MGMA had also asked CMS not to measure improvement activities until the agency had more time to analyze MIPS performance data and field test its measurement methods. But CMS disregarded that request in the final rule.

Other Changes

The ACI performance category will be reweighted to 0% in 2018 for eligible clinicians based in ambulatory surgery centers and hospitals, and that portion of their MIPS score will be reallocated to quality. Other clinicians who have a significant hardship, including those whose electronic health records (EHRs) have been decertified, will also be exempted from meeting the ACI requirements.

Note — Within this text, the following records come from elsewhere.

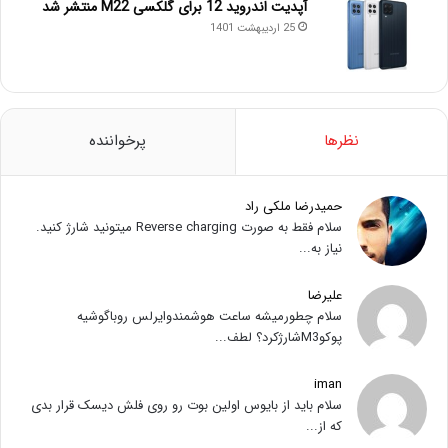
آپدیت اندروید 12 برای گلکسی M22 منتشر شد
25 اردیبهشت 1401
نظرها
پرخواننده
حمیدرضا ملکی راد
سلام فقط به صورت Reverse charging میتونید شارژ کنید.
نیاز به...
علیرضا
سلام چطورمیشه ساعت هوشمندوایرلس روباگوشیه
پوکوM3شارژکرد؟ لطف...
iman
سلام باید از بایوس اولین بوت رو روی فلش دیسک قرار بدی
که از...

Clinicians who have been adversely affected by Hurricanes Harvey, Irma, and/or Maria will also be considered for an ACI hardship exception. They must apply for the exception by December 31 of this year.

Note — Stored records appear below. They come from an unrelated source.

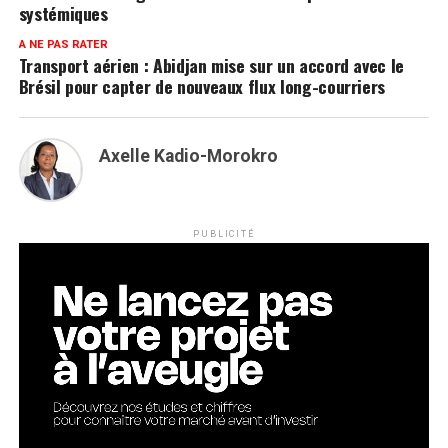
systémiques
A NE PAS RATER
Transport aérien : Abidjan mise sur un accord avec le
Brésil pour capter de nouveaux flux long-courriers
Axelle Kadio-Morokro
PUBLICITÉ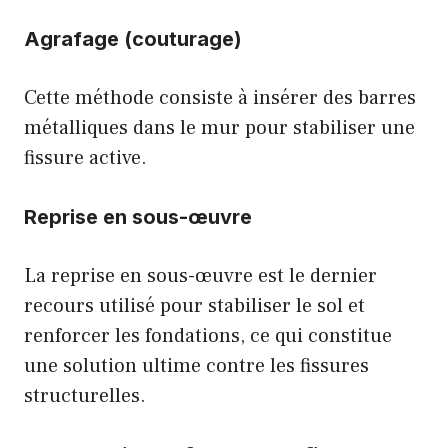
Agrafage (couturage)
Cette méthode consiste à insérer des barres
métalliques dans le mur pour stabiliser une
fissure active.
Reprise en sous-œuvre
La reprise en sous-œuvre est le dernier
recours utilisé pour stabiliser le sol et
renforcer les fondations, ce qui constitue
une solution ultime contre les fissures
structurelles.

In addition, clinicians impacted by these natural disasters can apply for reweighting of the quality, cost, and improvement activities categories starting with the 2018 performance period. The deadline to apply for this hardship exception is December 31, 2018.

Advanced alternative payment models (APMs) also will see some changes under the final rule. To be qualifying participants in these APMs, eligible clinicians must bear financial risk for at least 8% of their Medicare revenue. Starting in 2019, the same risk standard will be applied to revenue from commercial payers in QPP's Other Payer Advanced APMs. CMS is extending this risk standard by 2 years, through performance year 2020.

Other areas of the QPP final rule carry over the proposal's provisions in most respects. For example, the threshold for excluding MIPS-eligible clinicians or groups remains at $90,000 or less for Part B-allowed Medicare charges or 200 or fewer Part B Medicare beneficiaries. CMS will still launch its virtual group program for small practices next year. And eligible clinicians will still be able to use either 2014-edition or 2015-edition certified EHR technology in QPP next year.

CMS's final QPP rule, while intended to relieve regulatory burdens on providers, "also reflects the agency's efforts to promote innovation in healthcare delivery aimed at lowering prices, increasing competition and strengthening the relationship between patients and their doctors," said a CMS press release.

CMS has yet to release a time period for the comments on this rule.